Ummm Aylwin cant even jinx properly its a 7 game streak not 6...............


----------



## Aylwin (Jan 29, 2007)

*Re: The Suns and their streaks*

LOL! Thanks, now stop reminding me!


----------



## Seuss (Aug 19, 2005)

*STICKIED!*​


Aylwin, you will get weekly tasks of jinxing. All opposing opponents will face your fierce jinxing
magic. I will tell you what streak they have going, and you must go to their board and jinx that 
streak.


----------



## Aylwin (Jan 29, 2007)

Cool! So who's up next? :wiz:


----------



## Seuss (Aug 19, 2005)

Aylwin said:


> Cool! So who's up next? :wiz:




lol

Clips are next. So, when they put their Game thread up, make sure you mention how well
they have been playing.


----------



## Aylwin (Jan 29, 2007)

Hmm, I'm not too sure that's a good idea. If my "powers" affect streaks then I don't think we want to break the Clippers' current losing streak. Right? 

Maybe I'll just jinx our current streak instead.


----------



## Aylwin (Jan 29, 2007)

Aylwin said:


> Maybe I'll just jinx our current streak instead.


Mission accomplished! :biggrin:

Wasn't a particularly tough assignment though.


----------



## Seuss (Aug 19, 2005)

Aylwin said:


> Mission accomplished! :biggrin:
> 
> Wasn't a particularly tough assignment though.



hahahaha, good job. :cheers: 


I'm going to keep track of your streak-breaking abillities. So far you are 2-1.


----------



## Aylwin (Jan 29, 2007)

3-1 actually. 

The winning streak. The no double digit loss streak. And now, the losing streak.

You know what worries me though? So far, I've only been able to jinx our own streaks. :uhoh:


----------



## Seuss (Aug 19, 2005)

Aylwin said:


> 3-1 actually.
> 
> The winning streak. The no double digit loss streak. And now, the losing streak.
> 
> You know what worries me though? So far, I've only been able to jinx our own streaks. :uhoh:



I don't think the Bobcats have any streaks to worry about.

We will be playing the Mavs in a few weeks and they might be bring a large streak into town.


----------



## Aylwin (Jan 29, 2007)

Dr. Seuss said:


> We will be playing the Mavs in a few weeks and they might be bring a large streak into town.


Streak or no streak, we definitely need to beat these guys. I'll be anticipating this one...


----------



## Aylwin (Jan 29, 2007)

Too bad the Mavs lost to the Warriors. I guess my services won't be needed in our game against them. :devil2:


----------



## Seuss (Aug 19, 2005)

Aylwin said:


> Too bad the Mavs lost to the Warriors. I guess my services won't be needed in our game against them. :devil2:



lol

I was thinking the same thing. But perhaps you could sharpen your craft by testing
it out on the Spurs large streak.


----------



## Dissonance (Jul 21, 2004)

I think he jinxed it just by talking about jinxing it. And the just mentioning of the streak to begin with haha.

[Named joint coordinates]
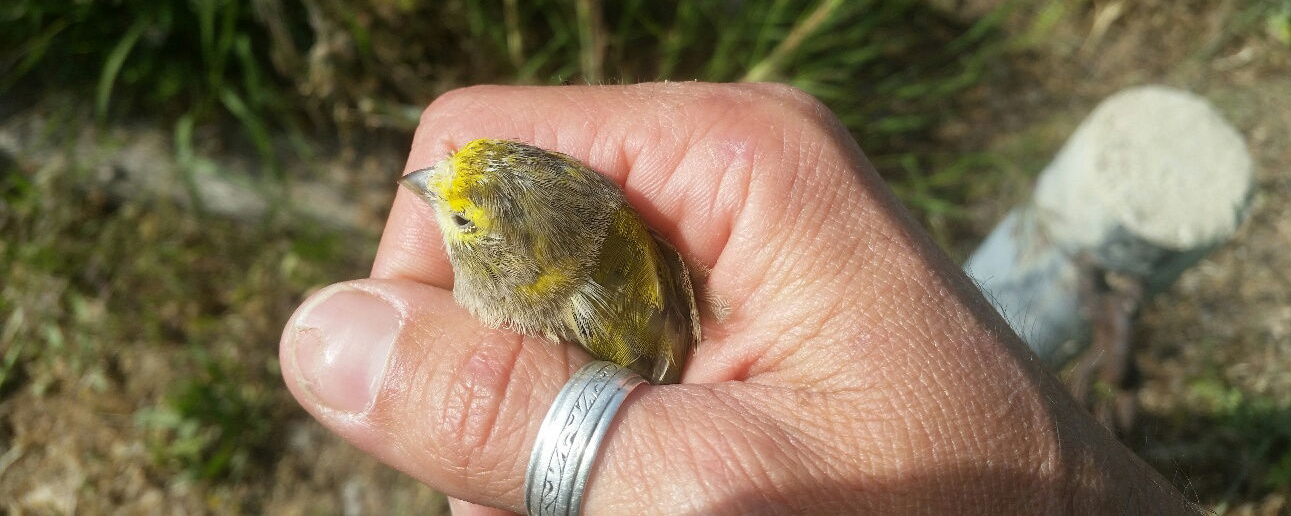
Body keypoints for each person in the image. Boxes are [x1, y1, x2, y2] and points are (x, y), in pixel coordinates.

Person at [280, 83, 1194, 514]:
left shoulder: (534, 305)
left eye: (463, 212)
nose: (428, 182)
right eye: (459, 188)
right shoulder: (586, 233)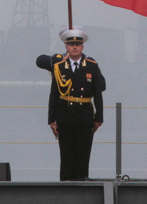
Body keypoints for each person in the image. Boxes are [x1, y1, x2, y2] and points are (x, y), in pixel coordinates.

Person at [40, 28, 105, 181]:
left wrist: (99, 118)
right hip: (65, 115)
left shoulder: (91, 66)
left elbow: (98, 94)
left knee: (83, 156)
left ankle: (82, 188)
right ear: (66, 47)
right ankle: (66, 189)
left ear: (83, 47)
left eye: (78, 44)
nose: (75, 47)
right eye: (71, 44)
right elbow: (54, 95)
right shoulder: (59, 67)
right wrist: (51, 119)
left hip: (84, 116)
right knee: (66, 156)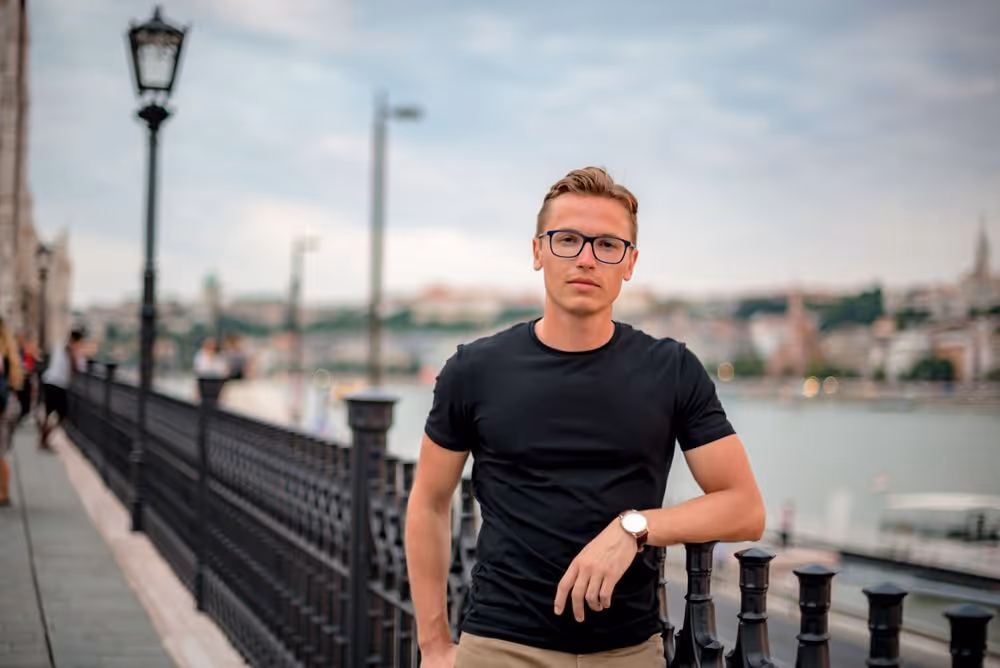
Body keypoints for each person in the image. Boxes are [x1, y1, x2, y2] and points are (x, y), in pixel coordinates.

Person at [404, 167, 766, 668]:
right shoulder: (474, 369)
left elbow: (745, 509)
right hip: (499, 648)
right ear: (537, 252)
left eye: (607, 245)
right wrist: (434, 646)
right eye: (568, 240)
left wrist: (634, 527)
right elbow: (428, 502)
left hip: (628, 652)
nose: (586, 259)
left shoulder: (672, 369)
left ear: (630, 263)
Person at [39, 328, 86, 451]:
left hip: (51, 381)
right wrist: (77, 353)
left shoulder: (60, 345)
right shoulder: (68, 349)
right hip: (57, 384)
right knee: (61, 414)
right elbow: (77, 368)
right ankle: (44, 438)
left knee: (50, 413)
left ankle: (43, 439)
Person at [0, 317, 25, 506]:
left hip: (2, 407)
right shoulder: (11, 352)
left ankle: (3, 494)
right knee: (2, 451)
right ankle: (4, 492)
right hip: (11, 405)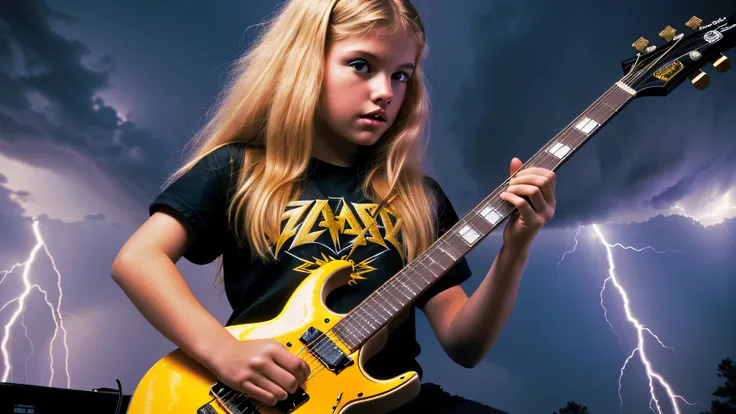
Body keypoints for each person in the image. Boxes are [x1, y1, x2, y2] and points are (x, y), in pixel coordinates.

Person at [111, 0, 557, 413]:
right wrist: (223, 353)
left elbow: (465, 344)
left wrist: (515, 247)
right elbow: (138, 260)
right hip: (265, 398)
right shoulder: (238, 169)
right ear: (305, 64)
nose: (385, 91)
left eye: (401, 75)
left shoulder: (421, 198)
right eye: (362, 65)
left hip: (388, 399)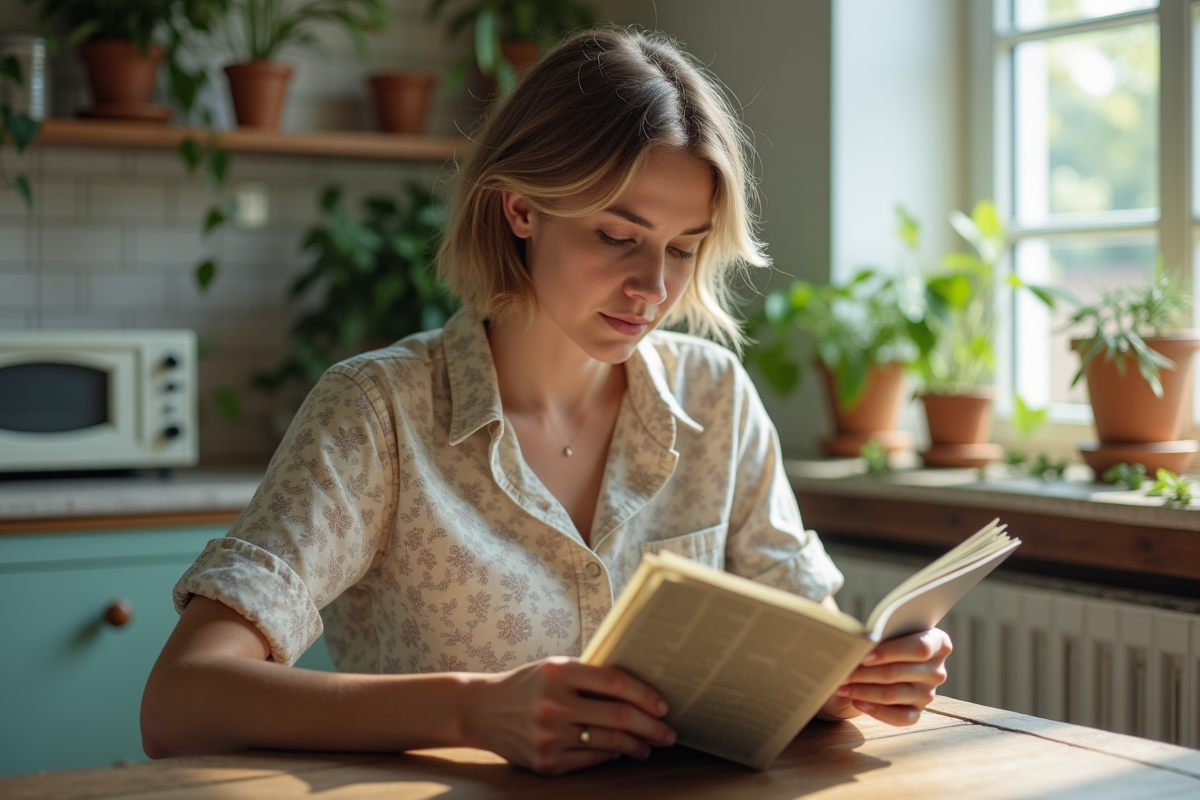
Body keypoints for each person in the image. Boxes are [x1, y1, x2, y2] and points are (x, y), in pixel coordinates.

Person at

Exercises:
[1] From the forum thread about jinxing the Suns' streaks, reproduce the passage that begins at the words "I was thinking" and stops after the words "(Jul 21, 2004)".
[2] In the forum thread about jinxing the Suns' streaks, which team does Seuss name as next up for Aylwin to jinx?
[3] Extend the forum thread about jinxing the Suns' streaks beyond its final post.

Expected results:
[1]
I was thinking the same thing. But perhaps you could sharpen your craft by testing
it out on the Spurs large streak.


----------



## Dissonance (Jul 21, 2004)

[2] The Clippers.

[3]
----------



## Aylwin (Jan 29, 2007)

Dr. Seuss said:


> But perhaps you could sharpen your craft by testing it out on the Spurs large streak.


Bah, I was already on the Spurs forum about to make a post. Then I decided to first check last night's results. Darn! Couldn't they have waited until after I posted before losing? Well, I guess they would rather have the Bucks break their streak than the Celtics. 

Who's streak should we look at next? The Heat? Nah, I like what they're doing right now with D-Wade out. How about the Cavs? They're pretty much unstoppable at the moment. I'm sure they're going to totally kick Utah's behind on Saturday.


----------



## Seuss (Aug 19, 2005)

Aylwin said:


> Bah, I was already on the Spurs forum about to make a post. Then I decided to first check last night's results. Darn! Couldn't they have waited until after I posted before losing? Well, I guess they would rather have the Bucks break their streak than the Celtics.
> 
> Who's streak should we look at next? The Heat? Nah, I like what they're doing right now with D-Wade out. How about the Cavs? They're pretty much unstoppable at the moment. I'm sure they're going to totally kick Utah's behind on Saturday.



LOL

The mention of the Spurs streak in this thread jinxed them.


----------



## Aylwin (Jan 29, 2007)

It's nice to (successfully) jinx another team for a change:
http://www.basketballforum.com/phoe...mavericks-phoenix-suns-4-1-a.html#post4622162
http://www.basketballforum.com/dall...allas-mavericks-phoenix-suns.html#post4622206


----------



## Seuss (Aug 19, 2005)

Aylwin said:


> It's nice to (successfully) jinx another team for a change:
> http://www.basketballforum.com/phoe...mavericks-phoenix-suns-4-1-a.html#post4622162
> http://www.basketballforum.com/dall...allas-mavericks-phoenix-suns.html#post4622206


HIGHFIVE!


Aylwin, your streak is very solid at 5-1. We will need your powers to help come playoff time.


----------



## Aylwin (Jan 29, 2007)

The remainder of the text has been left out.